Every year, the list that we put together for PPP's Top 25 Under 25 undergoes a lot of major changes by the time we get to next summer and prepare for the next edition.
In addition to bringing in an entire new draft classes, other players will not graduate from prospect to professional hockey player, players will not meet expectations and either not be offered a new contract or traded to a different organization, new players will also come into the organization to replace them, and seeing as this is a list based on an age cut-off, some will stay with the organization, but will no longer be eligible to be considered for the list.
So before we jump into this year's list, let's take a quick look back at the people that will not be joining us in this year's edition, for one reason or another.
Dennis Robertson (last rank: 30)
(Robertson didn't make the list, but we happened to do a profile on him before the series began. You can read it there)
Heading into last year's list, Robertson was a longshot with a bit of offensive ability, heading into his senior season in the NCAA at Brown University. Brown had a decent season, but was traded at New Years' to Carolina in the deal that sent John-Michael Liles to the Huricanes in exchange for Tim Gleason. Upon completion of his season, Robertson signed a deal with Carolina, and is slated to try and earn a spot in the AHL with the Charlotte Checkers.
Andrew Crescenzi (last rank: 29)
Crescenzi couldn't manage to establish himself among the Marlies regular forwards, playing 32 games before being traded to Los Angeles and being assigned to the Manchester Monarchs, where he is expected to return this year.
Kenny Ryan (last rank: 25)
The former second round pick in 2009 had carved himself out a nice role as a depth forward for the Marlies, and had done enough to earn his way back into our list. He had another decent season in a similar role, chipping in 16 points in 50 games for the Marlies, but the Leafs did not tender Ryan a qualifying offer.
Jerry D'Amigo (last rank: 11)
D'Amigo continued to be an effective two-way forward for the Marlies, and took advantage of some injuries to the parent club to provide a glimpse of his potential as an NHL energy player, picking up his first NHL goal (chronicled on HBO's 24/7 no less) along the way. D'Amigo will try and break through to the NHL with the Columbus Blue Jackets, after being traded in the offseason in exchange for former Leaf Matt Frattin.

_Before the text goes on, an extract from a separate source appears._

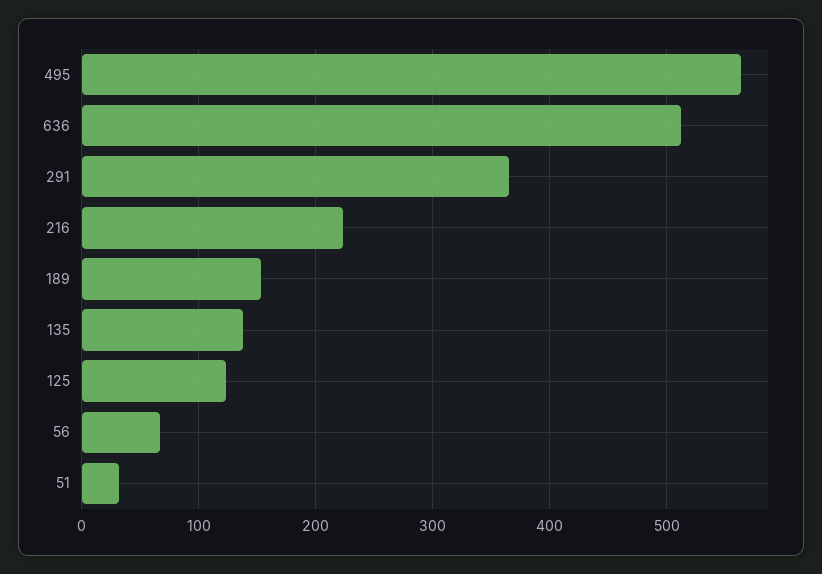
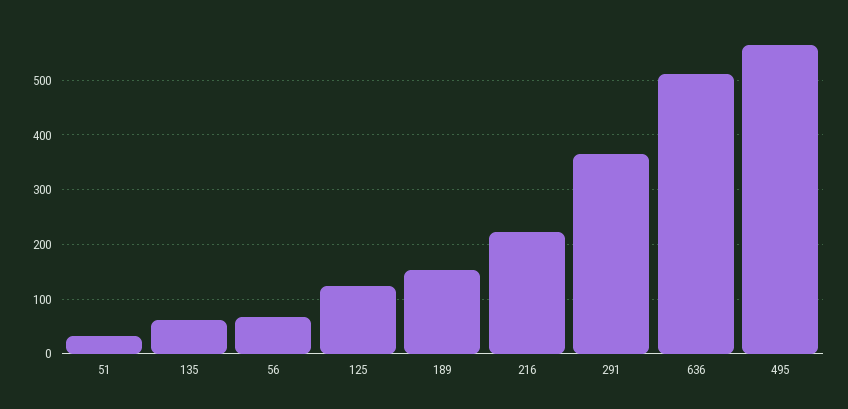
135: 140 -> 60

Jesse Blacker (last rank: 10)
A full complement of capable defence on last season's Toronto Marlies meant someone would be on the outside looking in, and that was the former 2nd round pick Blacker. The Leafs would move him to the Anaheim Ducks as part of the trade for Peter Holland. Blacker again established himself as a strong AHL defenceman with the Norfolk Admirals, setting a career high for points in the AHL. He'll look to build on that performance this year again in Norfolk.

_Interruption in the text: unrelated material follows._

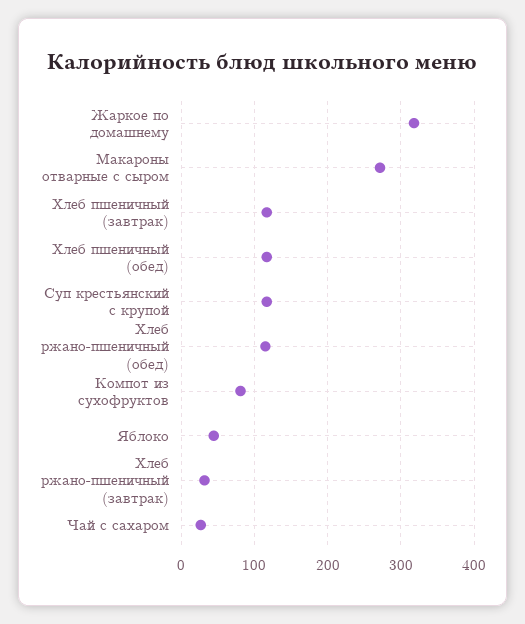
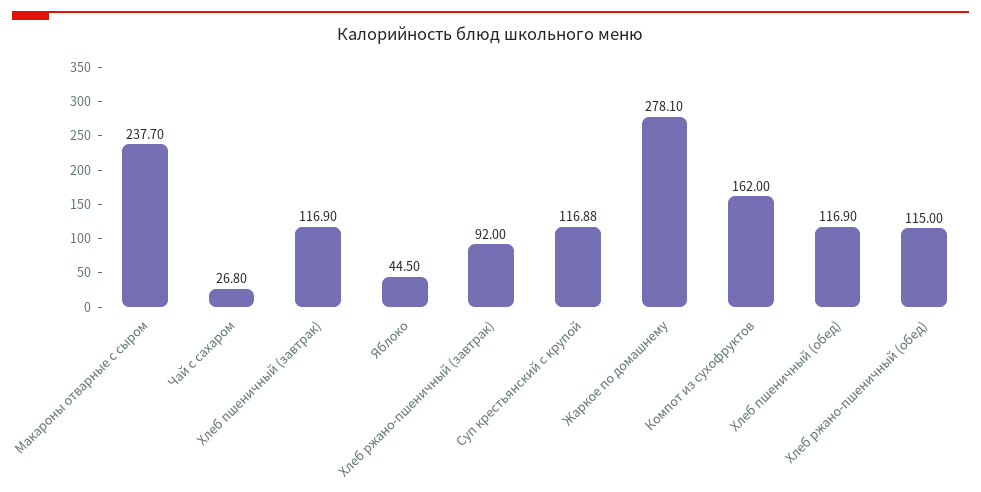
Жаркое по домашнему: 320 -> 278.1
Макароны отварные с сыром: 270 -> 237.7
Компот из сухофруктов: 80 -> 162
Хлеб ржано-пшеничный (завтрак): 30 -> 92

Joe Colborne (last rank: 6)
The Leafs, facing a precarious cap situation to begin the season, did not seem to have a place for Colborne at the beginning of the season. Rather than risk losing him on waivers, former Leaf boss Brian Burke, now helming the Calgary Flames, engineered a no-risk acquisition of the player he had once acquired as the centrepiece of the Tomas Kaberle trade. The former Bruins 1st rounder had an effective season as a bottom six option for a goal-starved Flames team.
Jonathan Bernier (last rank: 5)
Though 25 years old at the time of the article, Bernier was 24 at the time of voting, which made the newly acquired goaltender from the Los Angeles Kings eligible for the list. Bernier flourished given the opportunity to play regularly, providing stellar goaltending that for a long time seemed possible to replicate the Leafs succss from the previous season that saw them sneak into the playoffs. Unfortunately, the wheels came flying off after the Olympics, as a groin injury and overall awful play from the entire team saw Bernier's play tail off. Two things to watch for this season are whether Bernier can repeat last season's performance, and what the newly analytics-savvy Leaf front office decides to do with Bernier's pending contract extension.
James Van Riemsdyk (last rank: 1)
JVR was the eventual winner in a closely contested three-man race to succeed Phil Kessel as our top ranked Maple Leaf under the age of 25, as he edged out Jake Gardiner and Nazem Kadri. In the season, van Riemsdyk emphatically solidified his claim to the title, meshing wonderfully with Kessel and Tyler Bozak to give the Leafs a dangerous first line. JVR scored 30 goals and had 61 points (both career highs), and got to represent the USA at the Olympics. Now 25, he relinquishes the title but remains a relied upon offensive threat for the Maple Leafs.